**EXERCISE REQUIREMENTS**
Output each entry verbatim and exclude every picture from it.

════════════════

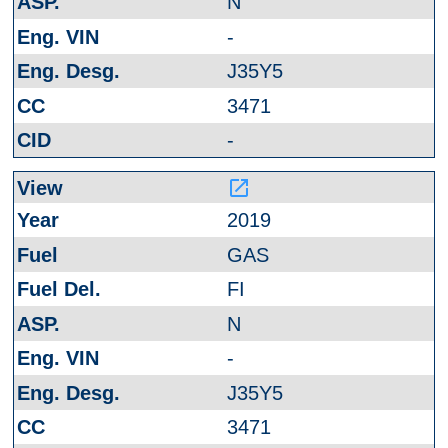
N
-
J35Y5
3471
-
launch
2019
GAS
FI
N
-
J35Y5
3471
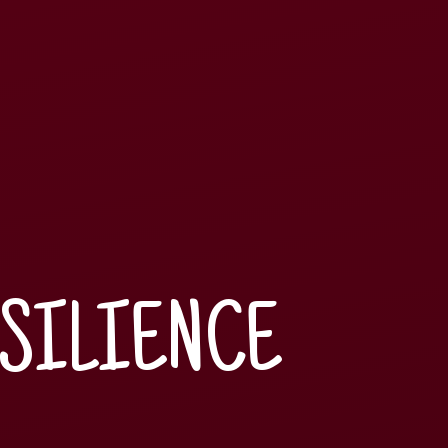
ESILIENCE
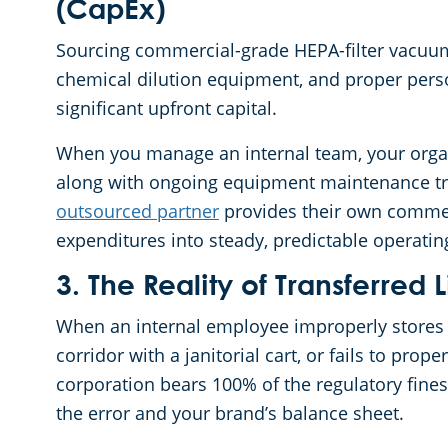
(CapEx)
Sourcing commercial-grade HEPA-filter vacuum
chemical dilution equipment, and proper pers
significant upfront capital.
When you manage an internal team, your organi
along with ongoing equipment maintenance track
outsourced partner
provides their own commerc
expenditures into steady, predictable operati
3. The Reality of Transferred L
When an internal employee improperly stores 
corridor with a janitorial cart, or fails to prop
corporation bears 100% of the regulatory fines 
the error and your brand’s balance sheet.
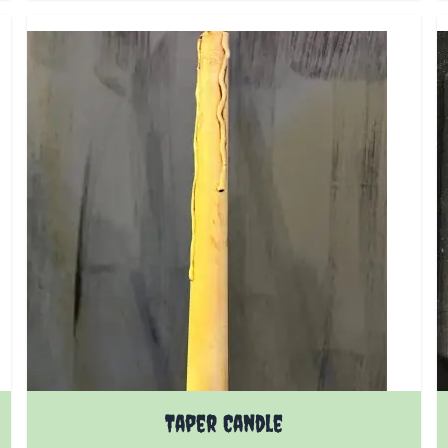
Taper Candle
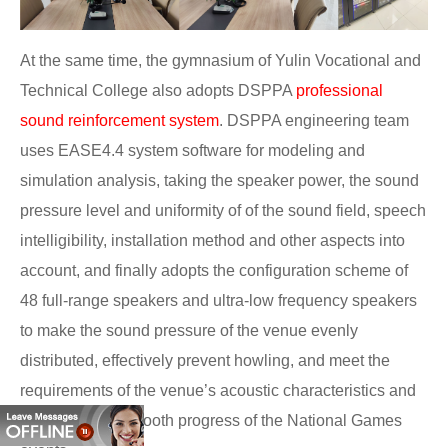
At the same time, the gymnasium of Yulin Vocational and
Technical College also adopts DSPPA
professional
sound reinforcement system
. DSPPA engineering team
uses EASE4.4 system software for modeling and
simulation analysis, taking the speaker power, the sound
pressure level and uniformity of of the sound field, speech
intelligibility, installation method and other aspects into
account, and finally adopts the configuration scheme of
48 full-range speakers and ultra-low frequency speakers
to make the sound pressure of the venue evenly
distributed, effectively prevent howling, and meet the
requirements of the venue’s acoustic characteristics and
guarantee the smooth progress of the National Games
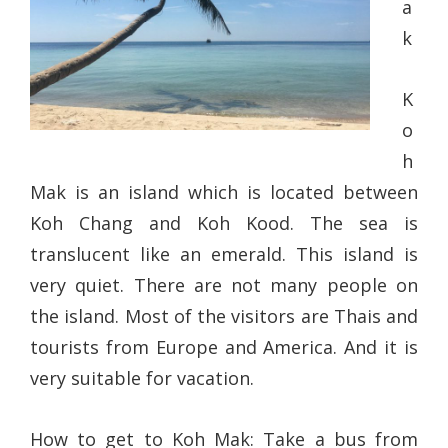
a
k
K
o
h
Mak is an island which is located between
Koh Chang and Koh Kood. The sea is
translucent like an emerald. This island is
very quiet. There are not many people on
the island. Most of the visitors are Thais and
tourists from Europe and America. And it is
very suitable for vacation.
How to get to Koh Mak: Take a bus from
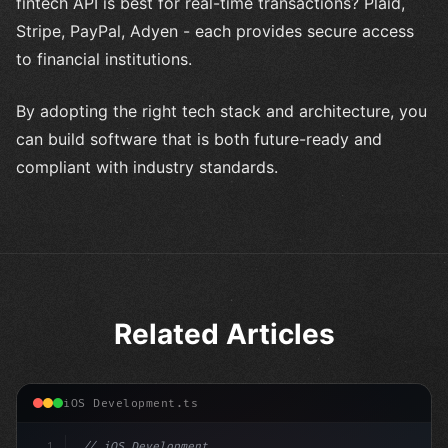
fintech API is best for real-time transactions? Plaid,
Stripe, PayPal, Adyen - each provides secure access
to financial institutions.
By adopting the right tech stack and architecture, you
can build software that is both future-ready and
compliant with industry standards.
Related Articles
iOS Development.ts
1
// iOS Development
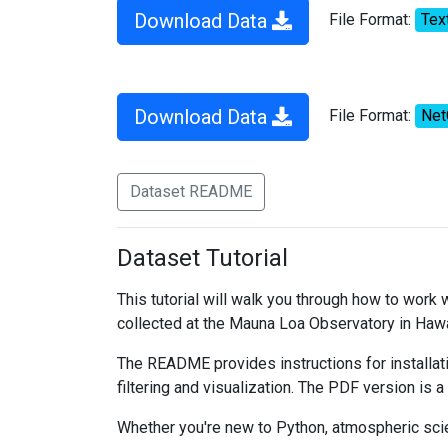
Download Data
File Format:
Tex
Download Data
File Format:
Ne
Dataset README
Dataset Tutorial
This tutorial will walk you through how to work
collected at the Mauna Loa Observatory in Hawa
The README provides instructions for installati
filtering and visualization. The PDF version is a
Whether you're new to Python, atmospheric scien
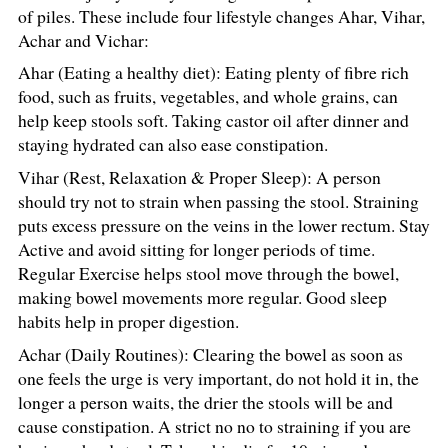
of piles. These include four lifestyle changes Ahar, Vihar,
Achar and Vichar:
Ahar (Eating a healthy diet): Eating plenty of fibre rich
food, such as fruits, vegetables, and whole grains, can
help keep stools soft. Taking castor oil after dinner and
staying hydrated can also ease constipation.
Vihar (Rest, Relaxation & Proper Sleep): A person
should try not to strain when passing the stool. Straining
puts excess pressure on the veins in the lower rectum. Stay
Active and avoid sitting for longer periods of time.
Regular Exercise helps stool move through the bowel,
making bowel movements more regular. Good sleep
habits help in proper digestion.
Achar (Daily Routines): Clearing the bowel as soon as
one feels the urge is very important, do not hold it in, the
longer a person waits, the drier the stools will be and
cause constipation. A strict no no to straining if you are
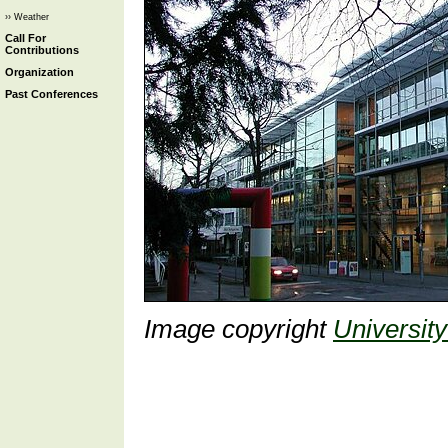
›› Weather
Call For
Contributions
Organization
Past Conferences
Image copyright
University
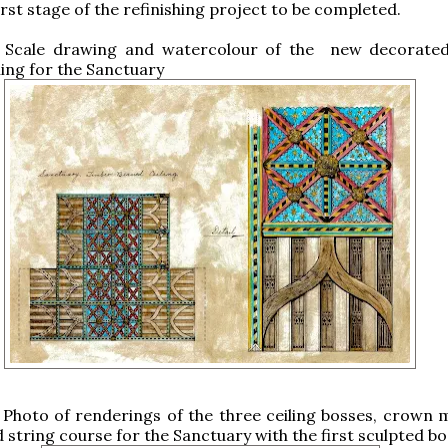
first stage of the refinishing project to be completed.
: Scale drawing and watercolour of the new decorate
ing for the Sanctuary
 Photo of renderings of the three ceiling bosses, crown 
d string course for the Sanctuary with the first sculpted bo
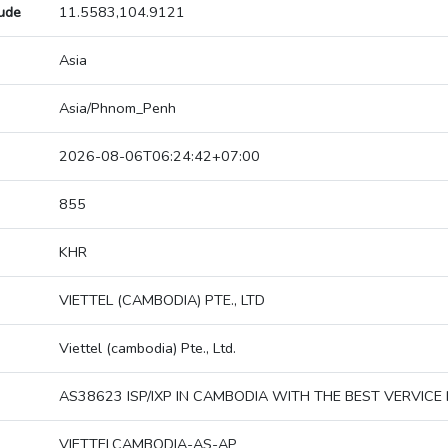
tude
11.5583,104.9121
Asia
Asia/Phnom_Penh
2026-08-06T06:24:42+07:00
855
KHR
VIETTEL (CAMBODIA) PTE., LTD
Viettel (cambodia) Pte., Ltd.
AS38623 ISP/IXP IN CAMBODIA WITH THE BEST VERVICE 
VIETTELCAMBODIA-AS-AP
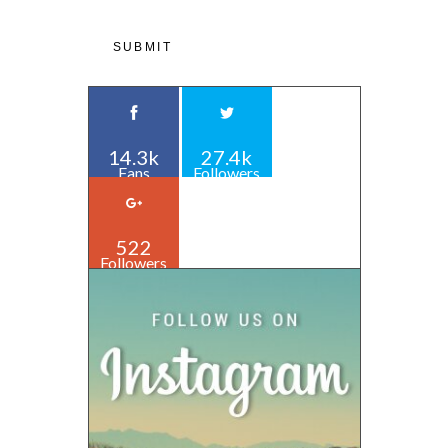
14.3k
27.4k
Fans
Followers
522
Followers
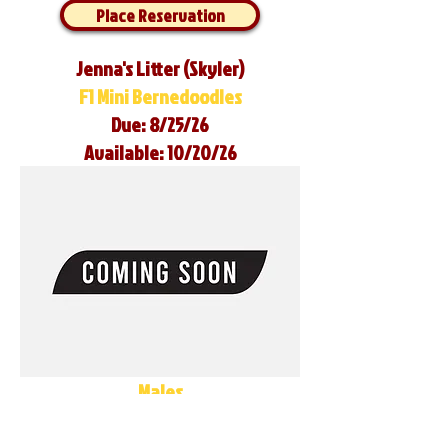
Place Reservation
Jenna's Litter (Skyler)
F1 Mini Bernedoodles
Due: 8/25/26
Available: 10/20/26
Males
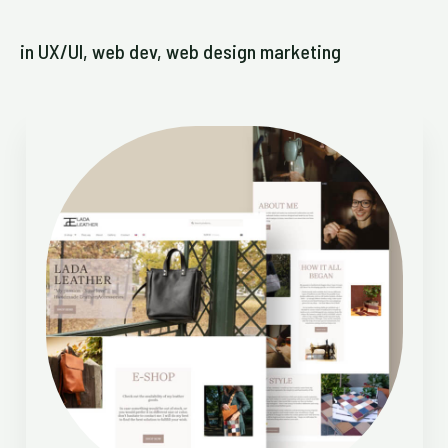
in UX/UI, web dev, web design marketing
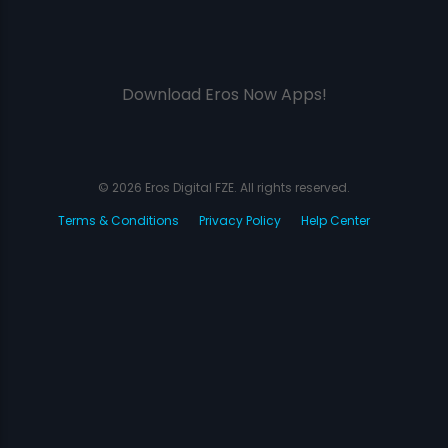
Download Eros Now Apps!
© 2026 Eros Digital FZE. All rights reserved.
Terms & Conditions
Privacy Policy
Help Center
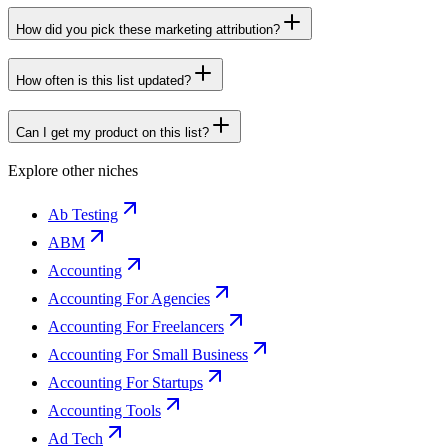
How did you pick these marketing attribution?
How often is this list updated?
Can I get my product on this list?
Explore other niches
Ab Testing
ABM
Accounting
Accounting For Agencies
Accounting For Freelancers
Accounting For Small Business
Accounting For Startups
Accounting Tools
Ad Tech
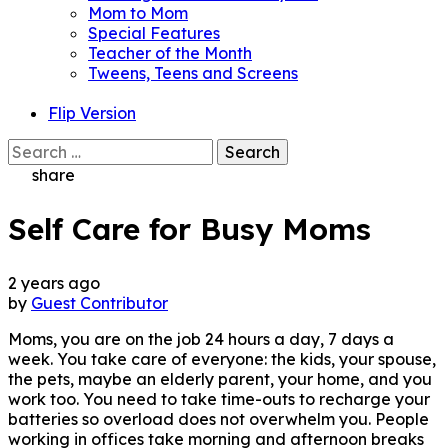
Mom to Mom
Special Features
Teacher of the Month
Tweens, Teens and Screens
Flip Version
Search
for:
share
Self Care for Busy Moms
2 years ago
by
Guest Contributor
Moms, you are on the job 24 hours a day, 7 days a
week. You take care of everyone: the kids, your spouse,
the pets, maybe an elderly parent, your home, and you
work too. You need to take time-outs to recharge your
batteries so overload does not overwhelm you. People
working in offices take morning and afternoon breaks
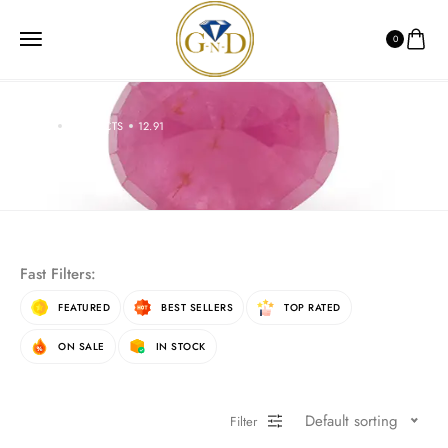
0
HOME
PRODUCTS
12.91
12.91
Fast Filters:
FEATURED
BEST SELLERS
TOP RATED
ON SALE
IN STOCK
Default sorting
Filter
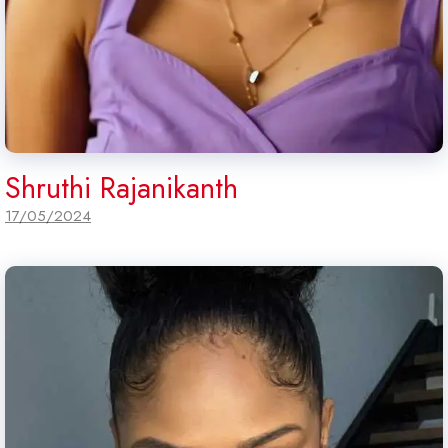
Shruthi Rajanikanth
17/05/2024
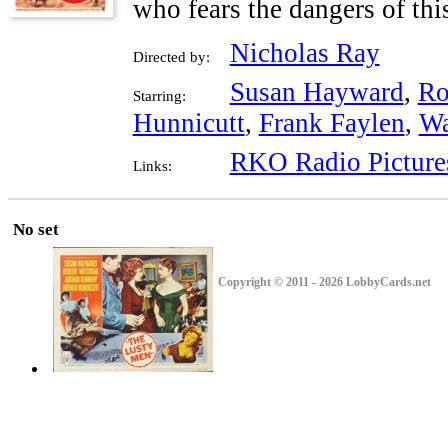
who fears the dangers of thi
Nicholas Ray
Directed by:
Susan Hayward
,
Ro
Starring:
Hunnicutt
,
Frank Faylen
,
Wa
RKO Radio Picture
Links:
No set
Copyright © 2011 - 2026 LobbyCards.net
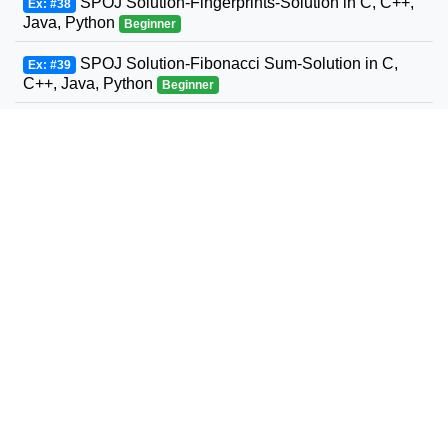
SPOJ Solution-Fingerprints-Solution in C, C++,
Ex: #38
Java, Python
Beginner
SPOJ Solution-Fibonacci Sum-Solution in C,
Ex: #39
C++, Java, Python
Beginner
SPOJ Solution-Fun with Fibonacci Series-
Ex: #40
Solution in C, C++, Java, Python
Beginner
SPOJ Solution-Build a Fence-Solution in C,
Ex: #41
C++, Java, Python
Beginner
SPOJ Solution-Fast Maximum Flow-Solution in
Ex: #42
C, C++, Java, Python
Beginner
SPOJ Solution-Fast Sum of two to an exponent-
Ex: #43
Solution in C, C++, Java, Python
Beginner
SPOJ Solution-Product of factorials-Solution in
Ex: #44
C, C++, Java, Python
Beginner
SPOJ Solution-Euler Totient Function-Solution
Ex: #45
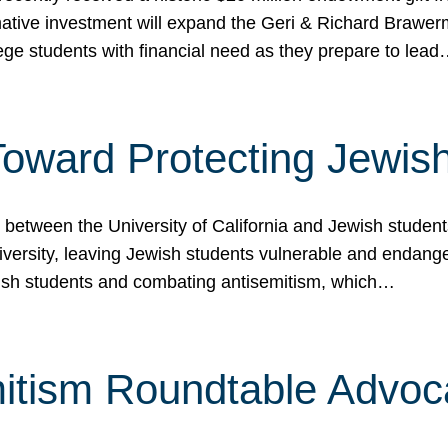
ormative investment will expand the Geri & Richard Brawe
lege students with financial need as they prepare to lea
p Toward Protecting Jewi
tween the University of California and Jewish students at
iversity, leaving Jewish students vulnerable and endang
ish students and combating antisemitism, which…
itism Roundtable Advoca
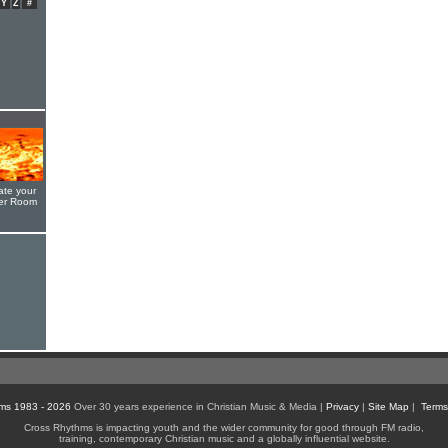
Y
Z
#
ate your
yer Room
ms 1983 - 2026
Over 30 years experience in Christian Music & Media |
Privacy
|
Site Map
|
Terms
Cross Rhythms is impacting youth and the wider community for good through FM radio,
training, contemporary Christian music and a globally influential website.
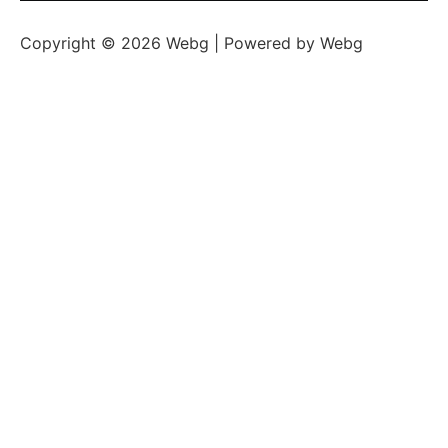
Copyright © 2026 Webg | Powered by Webg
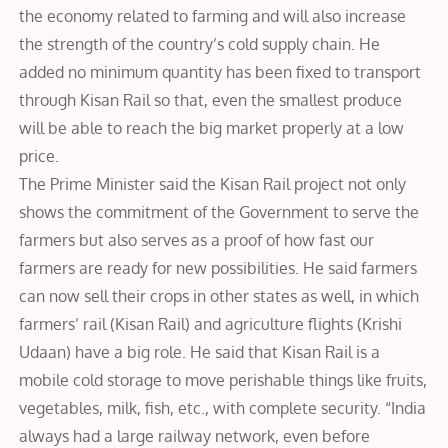
the economy related to farming and will also increase
the strength of the country’s cold supply chain. He
added no minimum quantity has been fixed to transport
through Kisan Rail so that, even the smallest produce
will be able to reach the big market properly at a low
price.
The Prime Minister said the Kisan Rail project not only
shows the commitment of the Government to serve the
farmers but also serves as a proof of how fast our
farmers are ready for new possibilities. He said farmers
can now sell their crops in other states as well, in which
farmers’ rail (Kisan Rail) and agriculture flights (Krishi
Udaan) have a big role. He said that Kisan Rail is a
mobile cold storage to move perishable things like fruits,
vegetables, milk, fish, etc., with complete security. “India
always had a large railway network, even before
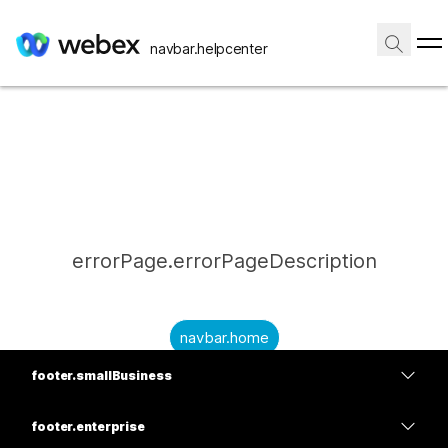
navbar.helpcenter
errorPage.errorPageDescription
navbar.home
footer.smallBusiness
submitQuestion.needAnAnswer
footer.planPrice
submitQuestion.submitAQuestion
footer.enterprise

════════════════

**ANSWER SECTION**
N
-
J35Y5
3471
-
launch
2019
GAS
FI
N
-
J35Y5
3471
ESILIENCE
(CapEx)
Sourcing commercial-grade HEPA-filter vacuum
chemical dilution equipment, and proper pers
significant upfront capital.
When you manage an internal team, your organi
along with ongoing equipment maintenance track
outsourced partner
provides their own commerc
expenditures into steady, predictable operati
3. The Reality of Transferred L
When an internal employee improperly stores 
corridor with a janitorial cart, or fails to prop
corporation bears 100% of the regulatory fines 
the error and your brand’s balance sheet.
Taper Candle
At the same time, the gymnasium of Yulin Vocational and
Technical College also adopts DSPPA
professional
sound reinforcement system
. DSPPA engineering team
uses EASE4.4 system software for modeling and
simulation analysis, taking the speaker power, the sound
pressure level and uniformity of of the sound field, speech
intelligibility, installation method and other aspects into
account, and finally adopts the configuration scheme of
48 full-range speakers and ultra-low frequency speakers
to make the sound pressure of the venue evenly
distributed, effectively prevent howling, and meet the
requirements of the venue’s acoustic characteristics and
guarantee the smooth progress of the National Games
a
k
K
o
h
Mak is an island which is located between
Koh Chang and Koh Kood. The sea is
translucent like an emerald. This island is
very quiet. There are not many people on
the island. Most of the visitors are Thais and
tourists from Europe and America. And it is
very suitable for vacation.
How to get to Koh Mak: Take a bus from
fintech API is best for real-time transactions? Plaid,
Stripe, PayPal, Adyen - each provides secure access
to financial institutions.
By adopting the right tech stack and architecture, you
can build software that is both future-ready and
compliant with industry standards.
Related Articles
iOS Development.ts
1
// iOS Development
Download Data
File Format:
Tex
Download Data
File Format:
Ne
Dataset README
Dataset Tutorial
This tutorial will walk you through how to work
collected at the Mauna Loa Observatory in Hawa
The README provides instructions for installati
filtering and visualization. The PDF version is a
Whether you're new to Python, atmospheric scien
of piles. These include four lifestyle changes Ahar, Vihar,
Achar and Vichar:
Ahar (Eating a healthy diet): Eating plenty of fibre rich
food, such as fruits, vegetables, and whole grains, can
help keep stools soft. Taking castor oil after dinner and
staying hydrated can also ease constipation.
Vihar (Rest, Relaxation & Proper Sleep): A person
should try not to strain when passing the stool. Straining
puts excess pressure on the veins in the lower rectum. Stay
Active and avoid sitting for longer periods of time.
Regular Exercise helps stool move through the bowel,
making bowel movements more regular. Good sleep
habits help in proper digestion.
Achar (Daily Routines): Clearing the bowel as soon as
one feels the urge is very important, do not hold it in, the
longer a person waits, the drier the stools will be and
cause constipation. A strict no no to straining if you are
›› Weather
Call For
Contributions
Organization
Past Conferences
Image copyright
University
first stage of the refinishing project to be completed.
: Scale drawing and watercolour of the new decorate
ing for the Sanctuary
 Photo of renderings of the three ceiling bosses, crown 
d string course for the Sanctuary with the first sculpted bo
tude
11.5583,104.9121
Asia
Asia/Phnom_Penh
2026-08-06T06:24:42+07:00
855
KHR
VIETTEL (CAMBODIA) PTE., LTD
Viettel (cambodia) Pte., Ltd.
AS38623 ISP/IXP IN CAMBODIA WITH THE BEST VERVICE 
VIETTELCAMBODIA-AS-AP
14.3k
27.4k
Fans
Followers
522
Followers
Place Reservation
Jenna's Litter (Skyler)
F1 Mini Bernedoodles
Due: 8/25/26
Available: 10/20/26
Males
in UX/UI, web dev, web design marketing
Download Eros Now Apps!
© 2026 Eros Digital FZE. All rights reserved.
Terms & Conditions
Privacy Policy
Help Center
How did you pick these marketing attribution?
How often is this list updated?
Can I get my product on this list?
Explore other niches
Ab Testing
ABM
Accounting
Accounting For Agencies
Accounting For Freelancers
Accounting For Small Business
Accounting For Startups
Accounting Tools
Ad Tech
Mom to Mom
Special Features
Teacher of the Month
Tweens, Teens and Screens
Flip Version
Search
for:
share
Self Care for Busy Moms
2 years ago
by
Guest Contributor
Moms, you are on the job 24 hours a day, 7 days a
week. You take care of everyone: the kids, your spouse,
the pets, maybe an elderly parent, your home, and you
work too. You need to take time-outs to recharge your
batteries so overload does not overwhelm you. People
working in offices take morning and afternoon breaks
0
HOME
PRODUCTS
12.91
12.91
Fast Filters:
FEATURED
BEST SELLERS
TOP RATED
ON SALE
IN STOCK
Default sorting
Filter
Shruthi Rajanikanth
17/05/2024
who fears the dangers of thi
Nicholas Ray
Directed by:
Susan Hayward
,
Ro
Starring:
Hunnicutt
,
Frank Faylen
,
Wa
RKO Radio Picture
Links:
No set
Copyright © 2011 - 2026 LobbyCards.net
SPOJ Solution-Fingerprints-Solution in C, C++,
Ex: #38
Java, Python
Beginner
SPOJ Solution-Fibonacci Sum-Solution in C,
Ex: #39
C++, Java, Python
Beginner
SPOJ Solution-Fun with Fibonacci Series-
Ex: #40
Solution in C, C++, Java, Python
Beginner
SPOJ Solution-Build a Fence-Solution in C,
Ex: #41
C++, Java, Python
Beginner
SPOJ Solution-Fast Maximum Flow-Solution in
Ex: #42
C, C++, Java, Python
Beginner
SPOJ Solution-Fast Sum of two to an exponent-
Ex: #43
Solution in C, C++, Java, Python
Beginner
SPOJ Solution-Product of factorials-Solution in
Ex: #44
C, C++, Java, Python
Beginner
SPOJ Solution-Euler Totient Function-Solution
Ex: #45
ormative investment will expand the Geri & Richard Brawe
lege students with financial need as they prepare to lea
p Toward Protecting Jewi
tween the University of California and Jewish students at
iversity, leaving Jewish students vulnerable and endang
ish students and combating antisemitism, which…
itism Roundtable Advoca
Y
Z
#
ate your
yer Room
ms 1983 - 2026
Over 30 years experience in Christian Music & Media |
Privacy
|
Site Map
|
Terms
Cross Rhythms is impacting youth and the wider community for good through FM radio,
training, contemporary Christian music and a globally influential website.
Copyright © 2026 Webg | Powered by Webg
the economy related to farming and will also increase
the strength of the country’s cold supply chain. He
added no minimum quantity has been fixed to transport
through Kisan Rail so that, even the smallest produce
will be able to reach the big market properly at a low
price.
The Prime Minister said the Kisan Rail project not only
shows the commitment of the Government to serve the
farmers but also serves as a proof of how fast our
farmers are ready for new possibilities. He said farmers
can now sell their crops in other states as well, in which
farmers’ rail (Kisan Rail) and agriculture flights (Krishi
Udaan) have a big role. He said that Kisan Rail is a
mobile cold storage to move perishable things like fruits,
vegetables, milk, fish, etc., with complete security. “India
always had a large railway network, even before
navbar.helpcenter
errorPage.errorPageDescription
navbar.home
footer.smallBusiness
submitQuestion.needAnAnswer
footer.planPrice
submitQuestion.submitAQuestion
footer.enterprise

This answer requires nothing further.